In January 1988, getting the entrepreneurial bug and having some well-founded worries about MCorp (it failed in 1990), he became chief executive of an investment group that went looking for small banks to buy in the southwest.

Begins Search for Capital

In 1989, he found his first target: First Bancorp in Denton, a deeply troubled $300 million bank in a sleepy city north of Dallas. The board asked him to try and turn it around. Only problem was, he needed $20 million to recapitalize it. He could only raise $3 million from Texas investors, and began searching for capital elsewhere. "People in Texas wouldn't put their money in Fort Knox in 1989," he said.

He found it in Minneapolis in the form of Carl Pohlad, the billionaire Owner of the Minnesota Twins who's amassed a multibillion-dollar network of community banks in the upper Midwest.

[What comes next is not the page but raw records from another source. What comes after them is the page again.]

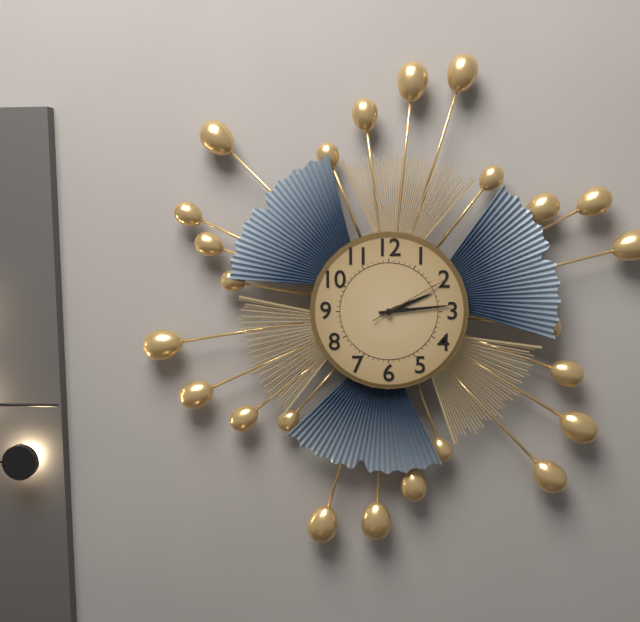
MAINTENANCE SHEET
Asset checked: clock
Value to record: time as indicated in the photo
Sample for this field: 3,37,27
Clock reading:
2,14,10
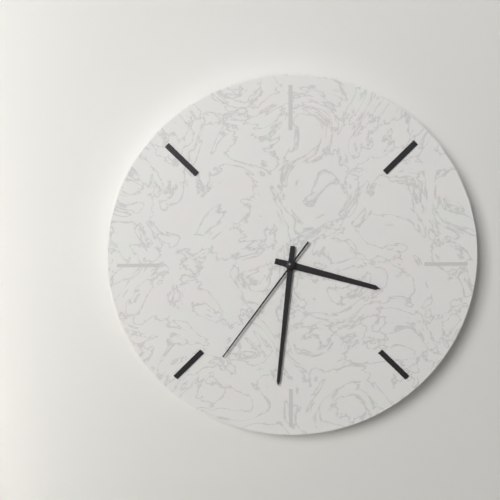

"It was really just a cold call," said Mr. Ball of his first meeting with Mr, Pohlad. "I was visiting a friend in Minneapolis and we basically knocked on his door. He liked the idea and within 30 minutes we had a handshake."

Mr. Pohlad had had his eye on Texas for a while, having tried and failed to buy two larger banks in the state. When Mr. Ball took over First Bancorp in October 1990, he did it with a $17 million check from Mr. Pohlad.

Mr. Pohlad couldn't be reached for this story.

First Bancorp, with First State Bank-Denton its only asset, had $287 million in 1990 and took an $11 million loss that year as Mr. Ball cleaned up the loan mess.

According to consultant Mr. Strunk, Mr. Ball all along just wanted to buy banks, and with the money behind him had all the tools necessary.

All The Right Moves

"There are just too many banks in Texas and small town bankers know it," Mr. Strunk, who consults community banks on M&A issues, said. "He's sophisticated, he's savvy, and he knows how to talk to a community bank board. He says all the right things. And he's paying cash. With these stockholders invested for 20 or more years, he gives them a price in cash and their heads spin."

Mr. Ball, a father of five, said half jokingly that he "dreams about buying banks" in his spare time.

He's the kind of southern banker that calls you "buddy" even though he hardly knows you. He has a clear vision - based on his numbers - of what kind of banking company he wants to run. He called Mr. Pohlad, 78 and one of the richest people in America, "one of the neatest people in the world."

Mr. Ball, like Mr. Pohlad above him, pretty much leaves the banks alone after he buys them. He's not in a rush to garner efficiencies of scale out of his burgeoning empire.

"We're keeping all the back offices intact for now," he said. "Down the road we will consolidate some. We don't want to focus inwardly right now. When you get everybody in the bank focused on the backroom, you lose momentum."